# Shad Style Bait



## goolies (Jun 28, 2007)

Hi guys. I haven't posted here in awhile because I have not been building that many baits. I started tinkering a while back on a shad style bait based on the Bagley monster shad. I just finished this one and it's rattle can painted. I need to start practicing with my airbrush again. Sorry about the glare on the picture. I was at Portage Lakes on Saturday bass fishing. We were traveling at about 4.7 mph changing spots (no wake) and I decided to throw the bait out to see how it ran. I made a very short video with my iphone.


----------



## TIGGER (Jan 17, 2006)

Andy that looks great!!!!!!!!! Excellent action to boot! That thing will get smashed. Are you going to night bite this year?


----------



## goolies (Jun 28, 2007)

Thanks John. The night bite on Lake Erie in the Fall is my favorite place and time to fish. I'll be out there.


----------



## triton175 (Feb 21, 2006)

Good one Andy! The action is great, especially for going 4.7.


----------



## goolies (Jun 28, 2007)

Thanks Brian. I was expecting the bait to blow out at that speed. Instead it started hunting.


----------



## All Eyes (Jul 28, 2004)

Very cool! Love the way it seeks randomly. That thing should really get some attention!!!


----------



## ranger373v (Oct 26, 2012)

neato! im starting shop on a new line of crank baits as we speak! going to expand the Steelie market.


----------



## ezbite (May 25, 2006)

looks great, has kind of a boss shad action (im not familure with the bagleys action).


----------



## goolies (Jun 28, 2007)

I painted some more shad style baits. The longer one is 4-1/2" long and the shorter ones are 3-1/4" long.


----------

---*---

## Goal
Quote the stretch of the shad bait thread from "Thanks Brian. I" through "get some attention!!!" word for word. Draw only on the shad bait thread for what comes next.

---*---

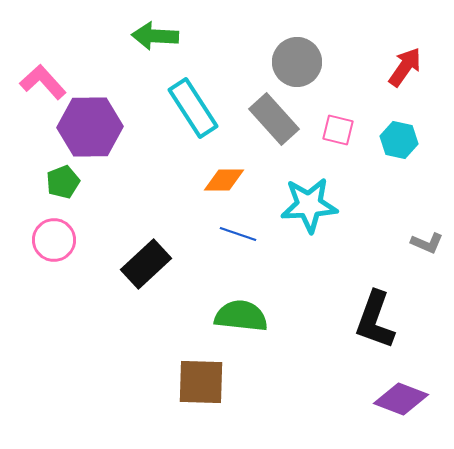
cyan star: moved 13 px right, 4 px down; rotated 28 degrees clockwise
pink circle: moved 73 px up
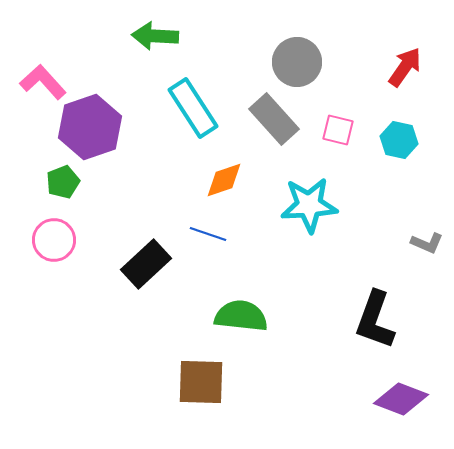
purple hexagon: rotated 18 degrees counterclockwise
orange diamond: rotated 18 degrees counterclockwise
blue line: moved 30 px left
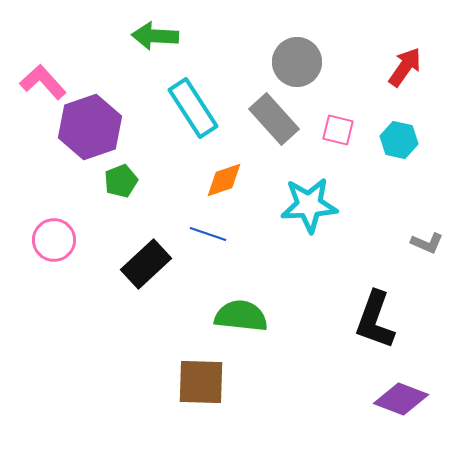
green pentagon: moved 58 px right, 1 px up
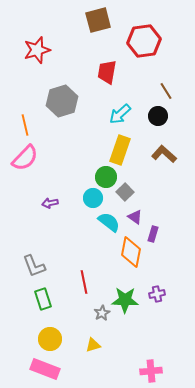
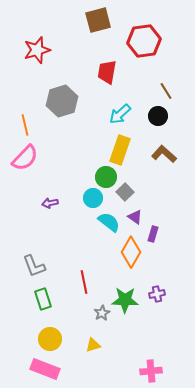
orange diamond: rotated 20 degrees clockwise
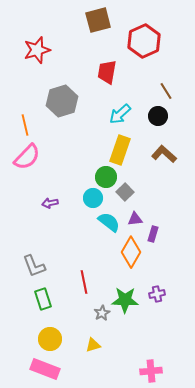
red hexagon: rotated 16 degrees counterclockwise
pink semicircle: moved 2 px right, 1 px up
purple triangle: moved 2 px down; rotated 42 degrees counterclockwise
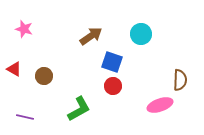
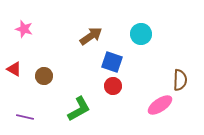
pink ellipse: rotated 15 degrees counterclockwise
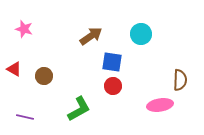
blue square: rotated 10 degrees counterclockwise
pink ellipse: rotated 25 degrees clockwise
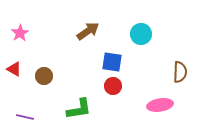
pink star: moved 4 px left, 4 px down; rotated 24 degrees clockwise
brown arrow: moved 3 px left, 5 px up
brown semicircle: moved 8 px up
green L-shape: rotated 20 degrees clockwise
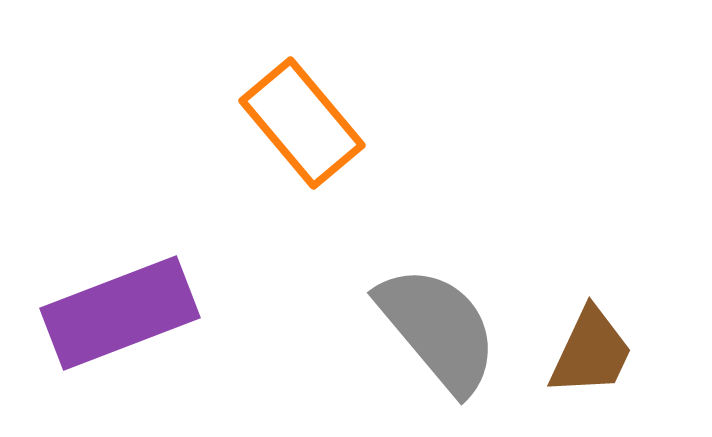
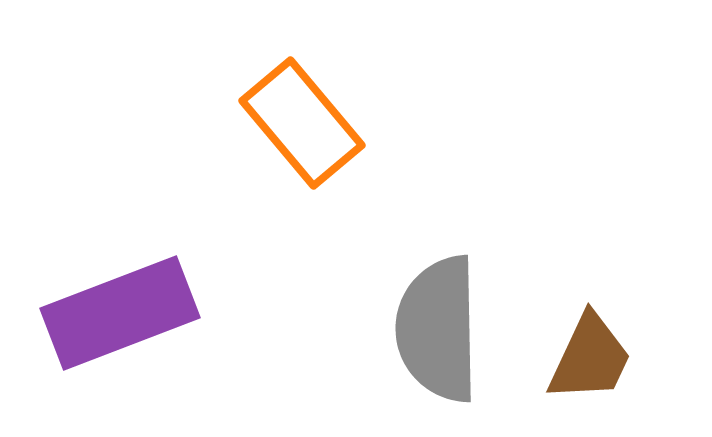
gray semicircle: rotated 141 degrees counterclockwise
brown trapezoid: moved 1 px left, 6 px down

---*---

## Exercise output
Thanks Brian. I was expecting the bait to blow out at that speed. Instead it started hunting.


----------



## All Eyes (Jul 28, 2004)

Very cool! Love the way it seeks randomly. That thing should really get some attention!!!